Laut FreeDOS-Team sei der bereits in Arbeit befindliche neue Kernel noch nicht einsatzbereit. In der Folge läuft zwar Windows 3.1 unter FreeDOS 1.4 im Standard-Modus, Windows for Workgroups lässt sich aber weiterhin nicht starten. Sobald der neue Kernel verfügbar sei, würden ihn die Entwickler zunächst im Rahmen der monatlich erscheinenden Vorab-Releases integrieren und dort ausführlich testen. Einen genauen Zeitplan nennt das FreeDOS-Team jedoch noch nicht.
Verbesserte Tools
Die meisten Änderungen in FreeDOS 1.4 betreffen die enthaltenen Tools. Die Arbeiten fanden dabei durchweg unter der Haube statt, sorgen aber für ein stabileres System. So verliert etwa das Partitionierungswerkzeug Fdisk keine Daten mehr, wenn es viele Partitionen gleichzeitig jonglieren muss.
Xcopy kopiert komplette Verzeichnisse mit einem verbesserten rekursiven Verfahren. Das Tool Move darf einen größeren Stack und somit mehr Speicher für Verwaltungsdaten verwenden, was wiederum beim rekursiven Verschieben von Dateien einen Absturz (in Form eines Stack Overflows) verhindert. Der command.com-Ersatz FreeCOM verbessert die Kompatibilität zum Vorbild aus MS-DOS, die TCP/IP-Tools laufen stabiler, während die Entwickler das Hilfesystem FDHelp sogar von Grund auf neu implementiert haben.

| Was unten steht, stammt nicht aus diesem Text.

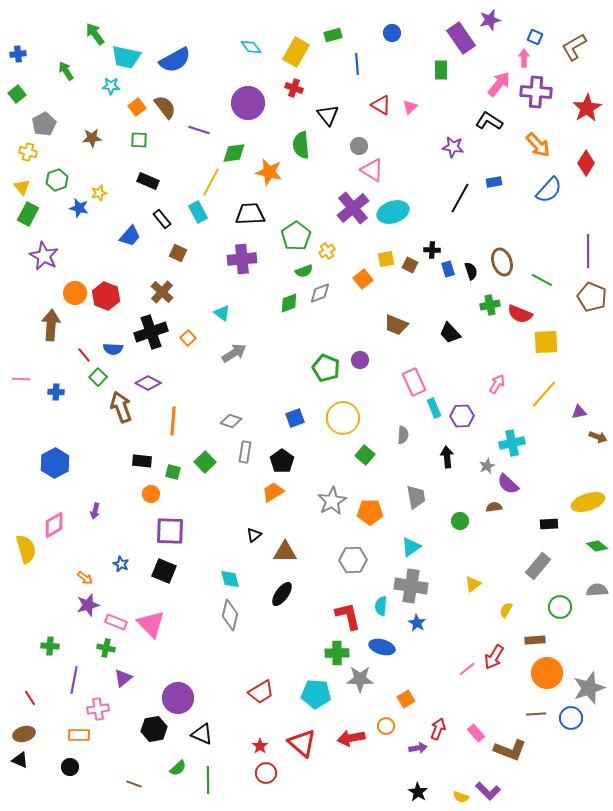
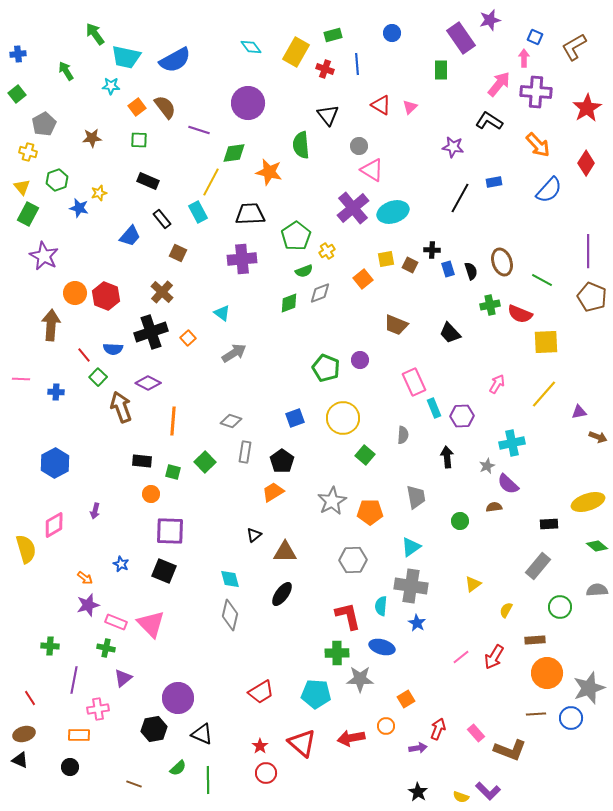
red cross at (294, 88): moved 31 px right, 19 px up
pink line at (467, 669): moved 6 px left, 12 px up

Einige weitere Anwendungen liegen zwar ebenfalls in neuen Versionen vor, sie erschienen aber zu spät, um noch in FreeDOS 1.4 aufgenommen werden zu können. Hierzu zählt beispielsweise der Blocek Texteditor. Diese Programme finden sich jedoch in den monatlich erscheinenden Test-Releases und sollten somit auch in die nächste FreeDOS-Version einfließen.
Schrumpfkur
Änderungen gab es schließlich noch bei der Paketauswahl auf den bereitgestellten Startmedien: Die Live-CD und die Bonus-CD von FreeDOS 1.3 enthielten teilweise die gleichen Werkzeuge. So fand sich etwa der Open Watcom C-Compiler auf beiden Scheiben. Laut den FreeDOS-Entwicklern war damit jedoch einigen Anwendern nicht klar, dass auf der Bonus-CD tatsächlich noch weitere zusätzliche Programme lagen.
Das FreeDOS-Team hat deshalb auf den Medien aufgeräumt: Mit FreeDOS 1.4 liegt jedes Softwarepaket nur noch auf einer der beiden CDs. Als angenehmer Nebeneffekt schrumpfen die Medien. So nimmt die Live-CD nur noch rund 300 MByte ein, die Bonus-CD verliert sogar rund 150 MByte und wiegt jetzt lediglich 400 MByte.